Prolific French writer/director Olivier Assayas receives another outing on British screens this summer with the fittingly titled SUMMER HOURS. But before I start I have to warn you that this film is incredibly high brow, even for an arthouse movie. In fact it was so high brow and so crammed with high society characters that I returned home from the screening with altitude sickness. That said, this film is a wide-ranging story of family, love and money in today’s international, postmodern world. An ambitious project, SUMMER HOURS is composed of layers and layers of detail that take lots of concentration to peel away.
The structure of the narrative is centred on three siblings (each with their own family and career) who meet at the country home inhabited by their mother and he long-serving maid Éloïse. It’s the only time of the year they’re all together and it’s a long standing family tradition. But this year their mother seems morbid. She has begun planning for her death and wants arrangements made for the house and its collection of valuable antiques, among them many works, sketches, and general bric-a-brac belonging to their uncle who happens to be a famous artist. After the gathering we witness her passing away and the siblings become divided over the resultant decisions, with the inevitable dissolution of family unity without their focal point in the aging mother and her country home.
But however dull this may sound, the movie is not just a mundane look at family politics, accessible only to to those who have or covet expensive objects, wealth and property. This is a piece of art whose insights run deep. The progression of time in the film is not the usual plodding timeline laid out to herald new events and plot twists, it is almost a representation of the universal passage of time itself. One family splits into many, one object of value translates into another, meanings attached to them shift and transmogrify as they pass hands, and significant historical moments figures come and go. This ordinary upper middle class family thus becomes the embodiment of the fluidity of postmodern existence.
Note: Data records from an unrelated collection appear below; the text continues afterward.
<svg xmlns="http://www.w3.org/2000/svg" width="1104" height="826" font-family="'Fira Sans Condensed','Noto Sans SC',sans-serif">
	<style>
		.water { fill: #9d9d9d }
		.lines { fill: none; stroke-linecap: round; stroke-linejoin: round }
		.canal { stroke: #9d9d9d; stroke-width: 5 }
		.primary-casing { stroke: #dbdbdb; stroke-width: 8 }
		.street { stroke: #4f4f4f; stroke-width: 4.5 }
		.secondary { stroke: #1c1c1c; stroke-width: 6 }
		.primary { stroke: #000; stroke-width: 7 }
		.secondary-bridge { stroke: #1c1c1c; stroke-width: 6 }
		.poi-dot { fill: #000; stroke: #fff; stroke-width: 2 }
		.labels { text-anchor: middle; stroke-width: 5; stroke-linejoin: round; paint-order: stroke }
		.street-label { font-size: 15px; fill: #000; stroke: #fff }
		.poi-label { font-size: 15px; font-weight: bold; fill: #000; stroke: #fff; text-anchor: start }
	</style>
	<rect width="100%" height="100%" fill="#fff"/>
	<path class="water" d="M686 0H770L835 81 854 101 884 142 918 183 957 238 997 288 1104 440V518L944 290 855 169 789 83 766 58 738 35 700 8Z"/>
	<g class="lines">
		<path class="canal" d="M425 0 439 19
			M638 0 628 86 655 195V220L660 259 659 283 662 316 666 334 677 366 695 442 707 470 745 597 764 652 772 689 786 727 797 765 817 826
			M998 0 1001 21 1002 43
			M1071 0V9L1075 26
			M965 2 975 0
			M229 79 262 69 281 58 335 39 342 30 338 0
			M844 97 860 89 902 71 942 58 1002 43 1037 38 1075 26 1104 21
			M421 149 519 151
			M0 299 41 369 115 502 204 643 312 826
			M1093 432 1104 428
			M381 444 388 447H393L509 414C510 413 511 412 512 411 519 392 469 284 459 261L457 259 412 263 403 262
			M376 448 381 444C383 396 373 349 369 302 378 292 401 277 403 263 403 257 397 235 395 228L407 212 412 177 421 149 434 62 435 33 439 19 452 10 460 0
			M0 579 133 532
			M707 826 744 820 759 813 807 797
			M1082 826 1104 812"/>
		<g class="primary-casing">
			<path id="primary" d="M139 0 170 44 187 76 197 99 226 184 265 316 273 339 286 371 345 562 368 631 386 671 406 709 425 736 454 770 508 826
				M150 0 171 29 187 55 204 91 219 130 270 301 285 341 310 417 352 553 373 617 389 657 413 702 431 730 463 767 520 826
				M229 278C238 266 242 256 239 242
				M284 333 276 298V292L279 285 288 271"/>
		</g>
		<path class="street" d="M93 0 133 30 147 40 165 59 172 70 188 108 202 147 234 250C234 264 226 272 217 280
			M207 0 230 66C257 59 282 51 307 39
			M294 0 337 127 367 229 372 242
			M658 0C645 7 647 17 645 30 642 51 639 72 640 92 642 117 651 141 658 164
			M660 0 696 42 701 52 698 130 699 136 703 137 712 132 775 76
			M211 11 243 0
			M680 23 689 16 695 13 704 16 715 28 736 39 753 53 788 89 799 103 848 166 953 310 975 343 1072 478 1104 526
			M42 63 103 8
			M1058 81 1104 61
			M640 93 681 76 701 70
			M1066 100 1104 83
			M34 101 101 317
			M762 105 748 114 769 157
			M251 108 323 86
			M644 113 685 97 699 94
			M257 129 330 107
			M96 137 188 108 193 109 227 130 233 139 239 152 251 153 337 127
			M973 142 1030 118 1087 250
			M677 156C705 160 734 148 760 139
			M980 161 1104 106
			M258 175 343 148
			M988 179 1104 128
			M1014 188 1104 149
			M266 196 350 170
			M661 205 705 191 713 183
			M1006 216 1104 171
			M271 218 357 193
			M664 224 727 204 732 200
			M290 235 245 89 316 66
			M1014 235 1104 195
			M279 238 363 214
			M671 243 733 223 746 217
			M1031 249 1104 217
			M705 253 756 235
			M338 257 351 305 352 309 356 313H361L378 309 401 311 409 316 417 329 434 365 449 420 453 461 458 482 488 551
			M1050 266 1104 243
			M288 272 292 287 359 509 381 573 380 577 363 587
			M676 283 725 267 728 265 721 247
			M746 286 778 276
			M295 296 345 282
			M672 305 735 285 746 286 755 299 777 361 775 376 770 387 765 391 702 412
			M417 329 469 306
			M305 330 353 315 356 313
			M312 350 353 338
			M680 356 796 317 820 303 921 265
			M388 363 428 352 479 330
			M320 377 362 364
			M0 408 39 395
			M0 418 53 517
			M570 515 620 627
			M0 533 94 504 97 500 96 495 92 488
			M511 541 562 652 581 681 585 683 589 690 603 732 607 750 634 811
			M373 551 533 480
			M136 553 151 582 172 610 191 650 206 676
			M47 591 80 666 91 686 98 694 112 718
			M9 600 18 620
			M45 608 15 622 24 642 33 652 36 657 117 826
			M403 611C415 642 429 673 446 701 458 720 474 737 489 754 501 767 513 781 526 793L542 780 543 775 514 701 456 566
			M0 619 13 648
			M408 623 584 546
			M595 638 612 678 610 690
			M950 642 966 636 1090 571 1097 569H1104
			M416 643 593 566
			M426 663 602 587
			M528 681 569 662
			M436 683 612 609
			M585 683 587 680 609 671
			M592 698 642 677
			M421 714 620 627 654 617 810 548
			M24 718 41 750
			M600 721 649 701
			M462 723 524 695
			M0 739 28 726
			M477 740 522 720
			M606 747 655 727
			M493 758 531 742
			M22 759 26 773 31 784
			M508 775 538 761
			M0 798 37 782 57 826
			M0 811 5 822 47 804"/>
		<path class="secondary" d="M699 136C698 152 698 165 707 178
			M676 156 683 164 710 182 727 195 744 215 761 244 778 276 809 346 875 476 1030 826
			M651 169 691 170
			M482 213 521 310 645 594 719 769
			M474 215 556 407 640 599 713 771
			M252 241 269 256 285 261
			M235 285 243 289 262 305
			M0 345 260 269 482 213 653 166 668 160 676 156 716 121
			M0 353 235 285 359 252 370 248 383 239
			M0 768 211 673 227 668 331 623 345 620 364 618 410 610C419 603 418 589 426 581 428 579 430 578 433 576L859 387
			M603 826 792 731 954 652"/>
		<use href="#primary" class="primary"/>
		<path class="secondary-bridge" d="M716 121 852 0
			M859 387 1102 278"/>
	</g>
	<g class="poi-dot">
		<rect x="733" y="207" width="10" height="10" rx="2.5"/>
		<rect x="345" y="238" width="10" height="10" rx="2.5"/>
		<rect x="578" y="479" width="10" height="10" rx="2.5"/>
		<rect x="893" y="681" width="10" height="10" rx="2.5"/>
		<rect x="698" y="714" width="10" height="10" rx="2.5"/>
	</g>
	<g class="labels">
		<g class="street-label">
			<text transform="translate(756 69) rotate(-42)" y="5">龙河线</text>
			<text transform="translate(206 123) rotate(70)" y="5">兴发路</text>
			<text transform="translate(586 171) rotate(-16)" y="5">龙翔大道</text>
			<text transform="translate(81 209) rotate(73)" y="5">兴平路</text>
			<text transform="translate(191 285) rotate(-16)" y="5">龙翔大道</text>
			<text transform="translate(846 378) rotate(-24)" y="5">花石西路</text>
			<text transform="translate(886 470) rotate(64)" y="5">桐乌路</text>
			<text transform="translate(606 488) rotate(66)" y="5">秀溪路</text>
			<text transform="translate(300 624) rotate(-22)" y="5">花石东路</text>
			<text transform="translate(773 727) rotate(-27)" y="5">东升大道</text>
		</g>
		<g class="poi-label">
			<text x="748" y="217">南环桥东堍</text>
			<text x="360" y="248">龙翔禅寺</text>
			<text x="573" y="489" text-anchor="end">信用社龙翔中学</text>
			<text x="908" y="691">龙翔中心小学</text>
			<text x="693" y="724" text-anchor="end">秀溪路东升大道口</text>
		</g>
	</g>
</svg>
The privileged aspects that form the substance of the characters’ existence, whether these are the properties inherited by landed elite, the stylish symbolics and focus on trend shaping held by the cultural elite, or the finances of the business bigwigs dabbling in global markets, are somewhat alienating to the majority of us. I’d even go as far as to say that millions of cinemagoers escaping from their own serious problems may find this pontification somewhat self-indulgent and irrelevant. Nonetheless I am confident that everything painted on screen is created in the cause of art, and its significations for the various themes interwoven within the narrative, although not universally accessible, are carefully chosen and highly intelligent.
A film for thinkers out there, a slow burning, intricate portrayal of the complexities of contemporary family life, SUMMER HOURS is a thoroughly rewarding film if you are willing to brave its flaws. It’s detachment from the majority experience of everyday life means that it will be a joy to watch for some, but a painful chore for others.
THE MOVIE IS PLAYING ON VERY LIMITED RELEASE IN THE U.K. FROM FRIDAY 18th APRIL 2008!